======== TEXT PROVIDED ========

Bad weather has dampened pub retailer Greene King’s (GNK) like-for-like sales, down 1.2% in the 18 weeks to 3 September 2017, compared to a market decline of 0.7%.

That causes the share price to crash and analysts to say that earnings forecasts may have to be downgraded by as much as 7% for the next few years.

It also has a negative read across to sector peer Marston’s (MARS) whose share price declines by 6.3% to 106.3p,

WHAT HAS HAPPENED?

In the first 10 weeks of this period, Greene King’s like-for-like sales were in line with expectations, but trading has suffered since the second half of July when the weather worsened.

Unfortunately the brewer and pubs operator is cautious about the trading outlook as it expects weaker consumer confidence, higher costs and increasing competition to continue in the near term.

The disappointing trading update and downbeat outlook has spooked investors, triggering a 13.7% share price drop to 568.6p.

WHAT DO THE ANALYSTS SAY?

Liberum’s Anna Barnfather maintains her ‘buy’ recommendation but concedes that consensus expectations of like-for-like sales of ‘flat to 1%’ in the year to 29 April ‘look a stretch’.

======== DATA FOR REVIEW ========

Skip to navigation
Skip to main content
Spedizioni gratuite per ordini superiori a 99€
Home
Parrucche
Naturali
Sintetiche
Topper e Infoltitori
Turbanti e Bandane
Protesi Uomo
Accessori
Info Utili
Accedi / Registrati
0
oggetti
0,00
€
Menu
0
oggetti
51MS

========

INSTRUCTIONS →
1. Decide whether each statement agrees with the Greene King trading report. Answer yes or no for each and quote the words that decide it. (a) Greene King's like-for-like sales fell by more than the market as a whole. (b) Greene King's trading was weak from the very start of the 18-week period. (c) Liberum's analyst changed her recommendation on Greene King to "sell."
2. Echo the Greene King trading report word for word, starting with "Bad weather has" and going on through "WHAT HAS HAPPENED?".

RESULTS OF THE EXERCISE →
1.
(a) Yes: "down 1.2% in the 18 weeks to 3 September 2017, compared to a market decline of 0.7%"
(b) No: "In the first 10 weeks of this period, Greene King’s like-for-like sales were in line with expectations"
(c) No: "Liberum’s Anna Barnfather maintains her ‘buy’ recommendation"

2.
Bad weather has dampened pub retailer Greene King’s (GNK) like-for-like sales, down 1.2% in the 18 weeks to 3 September 2017, compared to a market decline of 0.7%.

That causes the share price to crash and analysts to say that earnings forecasts may have to be downgraded by as much as 7% for the next few years.

It also has a negative read across to sector peer Marston’s (MARS) whose share price declines by 6.3% to 106.3p,

WHAT HAS HAPPENED?